Сын капитана Алексича
Шрифт:
Он судил себя сейчас беспощадным, строгим судом. И чем больше вспоминал, тем острее чувствовал свою вину, непроходящую, глубокую вину перед людьми, перед отцом, перед сыном… И слово «народ», которое так часто, бездумно слетало с его уст, вдруг обернулось для него лицом той женщины, горестными глазами Лучининой, ироничным взглядом сына…
Ведь это он, Потрашев, в первую голову виноват в том, что сын вырос таким. Тысячу раз был прав отец!..
В сущности, сын похож на него прежде всего равнодушием ко всем, кроме разве самого себя.
Научится. Невелика наука…
Казалось, кто-то сильный, всезнающий подвел Потрашева к ярко и беспощадно освещенному зеркалу и он ясно увидел все свои душевные морщины, рубцы и шрамы.
Одно, только одно владело им все эти годы — сохранить свою власть, не утратить своей популярности.
И все его помыслы были направлены только к этому.
Он старался, изо всех сил старался быть демократичным, приветливым даже с теми, кто сегодня не был нужен ему. Он обладал прицелом дальнего действия: сегодня не нужен, а завтра может пригодиться. И так бывает.
Когда-то, еще в молодости, случилась в его жизни любовь. Теперь-то, неумолимо разбирая свое прошлое, он понял: это и была настоящая, подлинная любовь, какая приходит не к каждому.
Но он намеренно подавил ее. И легко, почти беспечально расстался с женщиной, сознавая, что иначе нельзя, что он не имеет права ломать свою упорядоченную, хорошо налаженную жизнь. К тому же эта история могла сильно повредить ему в общественном мнении.
А он хотел быть безукоризненным в глазах людей. Без единого пятнышка!
Он переходил с одной руководящей должности на другую, его повышали и уже привычно выбирали в президиумы, и он научился сидеть за столом президиума, сложив ладони коробочкой и сохраняя сдержанно улыбчивое и в то же время озабоченное выражение лица. Научился быть обаятельным с подчиненными, простым и доступным, ненавязчиво льстить вышестоящим, научился читать по бумажке доклады, написанные не им самим, и ставить свою подпись там, где ее надлежало ставить… Научился втайне завидовать, рассчитывать каждое свое слово и рекрутировать побольше друзей.
Но не друзья то были, а такие же, как он, ловкие выученики и подражатели, готовые продать его при первом же сигнале «сверху».
Так же как он, они умело скрывали свои подлинные мысли, выработав, подобно ему, свой особый лексикон, и превосходно пользовались этим небогатым лексиконом, понимая один другого с первого слова.
Так же как он, они ловко жонглировали увесистым словом «народ»: «поговорить с народом», «посоветоваться с народом» — и при этом, по существу, не знали, не понимали свой народ…
Потрашеву вспомнились слова шофера такси, сказанные вчера: «План не выполнил — сырья не было».
Для них, его друзей, народ был, в сущности, тем же самым сырьем, только сырьем, и ничем больше…
А он видел все это. Видел, молчал, сам поступал точно так же и считал их друзьями, и старался сохранять со всеми добрые отношения, тщательно, этаж за этажом, возводя непрочное здание собственного престижа.
И все ему удавалось.
Тот мальчик на портрете, с большими, широко расставленными глазами и острым подбородком, не знал еще ничего. Он не знал силы своей улыбки, не понимал подавляющей власти лживых, пустых слов.

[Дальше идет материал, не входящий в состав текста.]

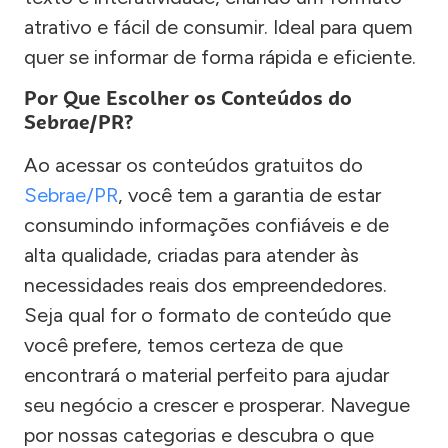
atrativo e fácil de consumir. Ideal para quem
quer se informar de forma rápida e eficiente.
Por Que Escolher os Conteúdos do
Sebrae/PR?
Ao acessar os conteúdos gratuitos do
Sebrae/PR
, você tem a garantia de estar
consumindo informações confiáveis e de
alta qualidade, criadas para atender às
necessidades reais dos empreendedores.
Seja qual for o formato de conteúdo que
você prefere, temos certeza de que
encontrará o material perfeito para ajudar
seu negócio a crescer e prosperar. Navegue
por nossas categorias e descubra o que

Он ничего не знал. И ему ничего не было нужно.
Так откуда же появилась в нем эта неуемная жадность? Как случилось, что его целиком поглотило обманчивое умение изворачиваться, притворяться, лукавить?
Почему перестал он быть самим собой?
Почему?
Потрашев искал и не находил ответа. Он вспомнил отца и сам удивился — такую неприкрытую зависть ощутил он сейчас к отцу.
Его отец не умел скрывать своих чувств, прямо говорил все, что думал. Ему не нравилось многое — плохие общежития для рабочих, неправда в газете, воспитание внука…
Конечно, он был, если исходить из общепринятой точки зрения, неудачником. Не сумел сделать карьеры, выбить из десяти очков хотя бы восемь возможных.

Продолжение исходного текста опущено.